A TORTURA QUE MORA AO NOSSO LADO



texto de José Aparecido Miguel no Jornal do Brasil, 15/10/2010

Quase uma semana depois, não me saem da cabeça as imagens e os depoimentos do filme “Perdão, Mister Fiel”, sobre a tortura e a morte do metalúrgico Manoel Fiel Filho, em janeiro de 1976, durante o governo do general Ernesto Geisel, no período da ditadura militar no Brasil (1964-1985).

“Perdão, Mister Fiel” é um documentário do jornalista, escritor e cineasta Jorge Oliveira, que teve pré-estreia no Memorial da Resistência, domingo, em São Paulo. O Memorial da Resistência ocupa o antigo prédio do Departamento Estadual de Ordem Política e Social (DEOPS), onde Manoel Fiel Filho foi torturado e morto, a exemplo de, meses antes, Vladimir Herzog, sacrifícios humanos que impulsionaram uma mudança política no país, rumo à democracia que hoje vivemos. DEOPS, aliás, também foi conhecido como DOPS (sem referência ao E de estadual).

O filme, um longa-metragem de 90 minutos, mostra a influência dos Estados Unidos na manutenção das ditaduras da época na América Latina, e traz o depoimento do ex-agente do DOI-CODI (Destacamento de Operações de Informações - Centro de Operações de Defesa Interna), Marival Chaves, que revela minuciosamente como eram mortos e esquartejados os presos no DOPS, comandado pelo delegado Sérgio Fleury, e no DOI-CODI. Para lembrar, o DOI-CODI era um órgão de “inteligência” e repressão subordinado ao Exército brasileiro.

“Perdão, Mister Fiel”, na minha opinião, pode ser a mola propulsora da retomada de debate que leve ao julgamento bandidos-torturadores, travestidos de agentes de segurança, e sobre a prática de tortura na atualidade. As cenas do filme colocam em questão a Lei da Anistia.

Depois do filme, ao lado do ex-presidente do Sindicato dos Jornalistas Profissionais no Estado de São Paulo, Audálio Dantas, o cineasta Jorge Oliveira lembrou a importância do combate, também, à tortura que acontece diariamente nas cadeias e distritos policiais do país.

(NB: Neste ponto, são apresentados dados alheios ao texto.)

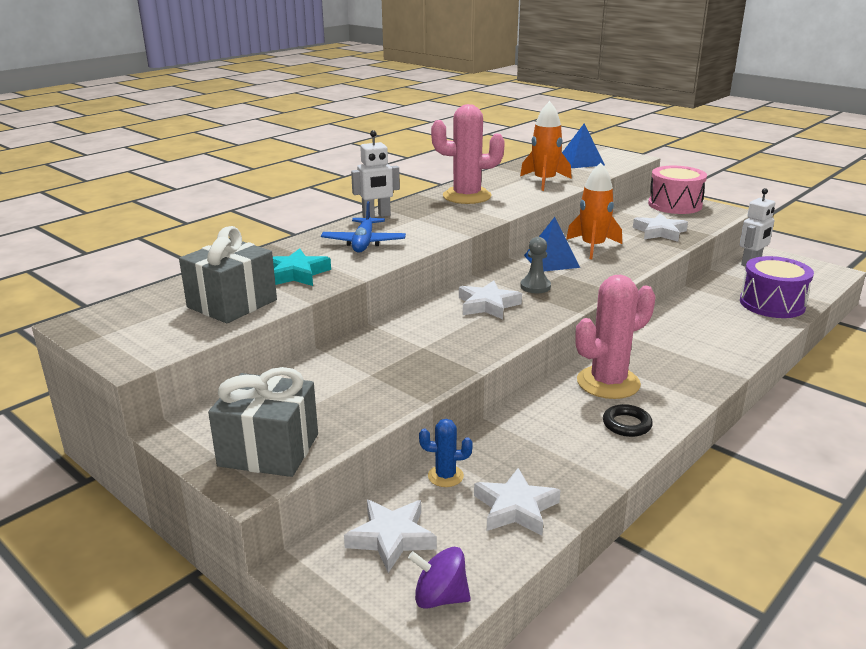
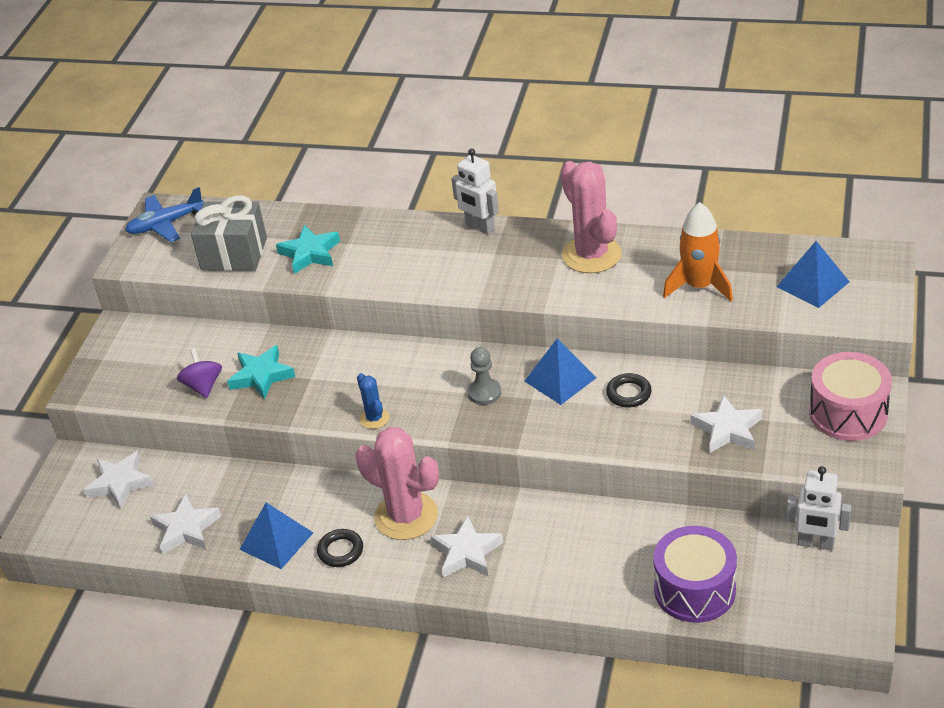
camera: 65 degrees right, 15 degrees up
grey gift [208,367,318,477] -> none
blue plane [321,201,406,253] -> blue plane moved to [125,187,204,242]
purple spinning top [408,547,471,609] -> purple spinning top moved to [177,348,222,398]
blue cactus [419,419,473,487] -> blue cactus moved to [357,373,389,429]
white star [459,280,522,319] -> white star moved to [430,515,504,577]
orange rocket [566,163,622,259] -> black ring [606,373,652,408]
none -> turquoise star [227,345,295,400]
none -> blue pyramid [239,502,313,569]

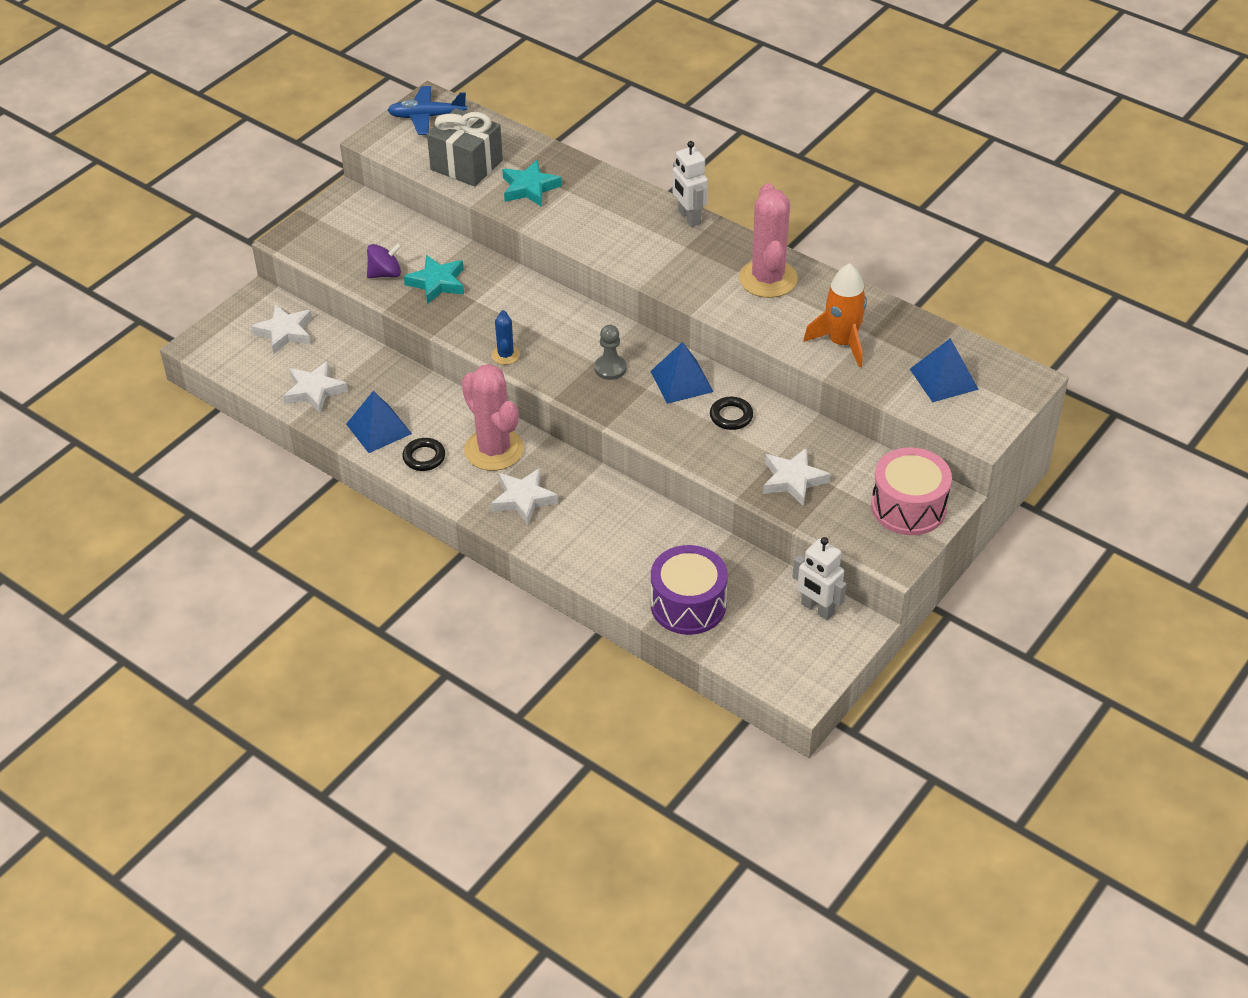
camera: 20 degrees right, 5 degrees up
purple spinning top [177,348,222,398] -> purple spinning top turned 60 degrees clockwise [367,243,402,278]

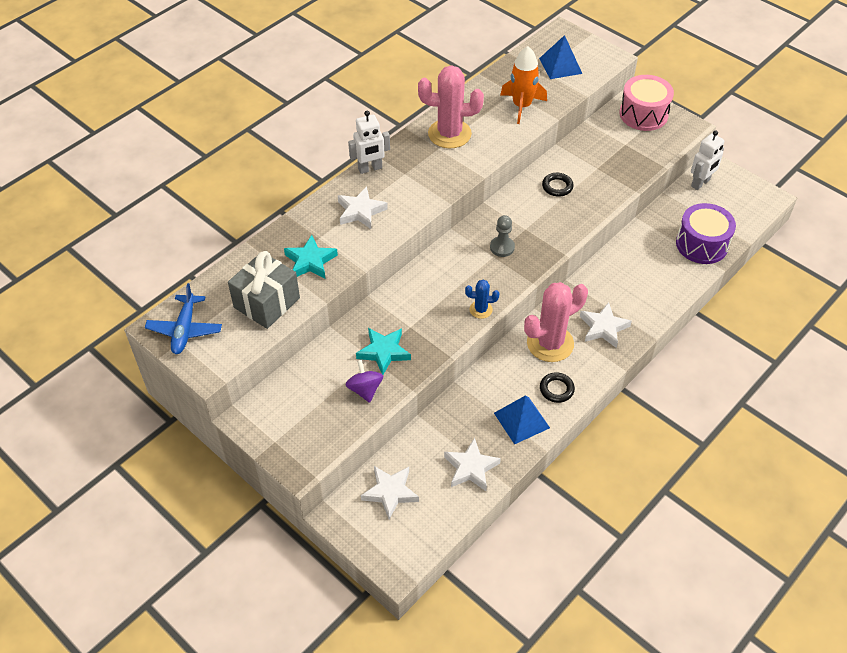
camera: 85 degrees left, 5 degrees up
blue pyramid [650,342,714,404] -> none
white star [763,448,831,506] -> white star moved to [338,186,388,229]

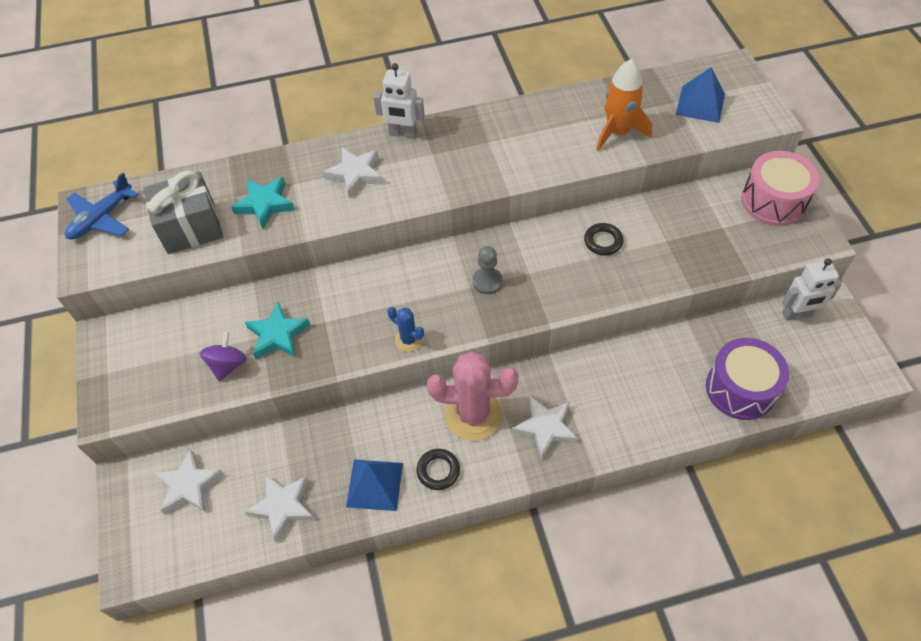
camera: 35 degrees right, 5 degrees up
pink cactus [418,65,484,148] -> none

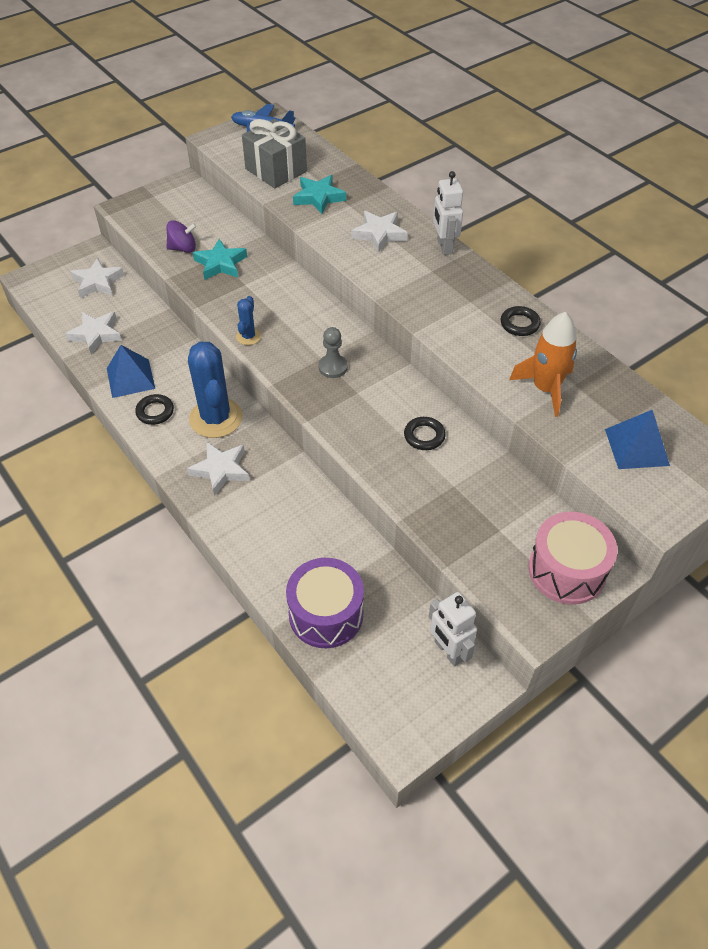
camera: 65 degrees right, 5 degrees down
pink cactus [427,351,518,441] -> blue cactus [188,341,243,438]
none -> black ring [501,306,541,336]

Audálio Dantas, que teve destacada participação na resistência à ditadura, especialmente no período do assassinato de Vladimir Herzog, comentou que o brasileiro vive a ameaça de sofrer tortura todos os dias, a partir, por exemplo, de um simples acidente de trânsito, de um simples desentendimento verbal com um policial.

No filme, o irmão do presidente Lula, Frei Chico, José Ferreira da Silva, também torturado pela ditadura, toca no mesmo tema.

Estranhamente, pelo que soube, até hoje nenhuma autoridade do governo foi ouvir o ex-agente do DOI-CODI (Destacamento de Operações de Informações - Centro de Operações de Defesa Interna), Marival Chaves, que pediu demissão de sua função em 1985, e vive no Espírito Santo, embora o documentário já seja público e tenha oito prêmios em festivais de cinema, como o de Brasília. (Depois de ter postado este comentário, li no Jornal do Brasil que o secretário de Direitos Humanos do governo Lula, Paulo Vannuchi, disse que cabe ao Judiciário analisar o caso.)

O depoimento do ex-agente - "analista de informações" - dá nomes de responsáveis pela tortura na época, que incluiu barbaramente aplicação de injeção, para matar cavalos, em ativistas políticos.

O filme é revelador. O hoje ministro da Comunicação Social do governo Lula, Franklin Martins, estava marcado para morrer. Desviou-se dos torturadores nas ruas de São Paulo.

Na pré-estreia em São Paulo, Audálio Dantas propôs - e o auditório aceitou, por unanimidade - que “Perdão, Mister Fiel” receba o prêmio “hors concours” Vladimir Herzog de Direitos Humanos, que será entregue dia 25 de outubro.

A apresentação do filme, no Memorial da Resistência, fez parte do encerramento da exposição do brilhante designer gráfico Elifas Andreato, autor de centenas de capas de jornais e revistas com o tema da ditadura militar.

Diga não à tortura, onde ela ocorra.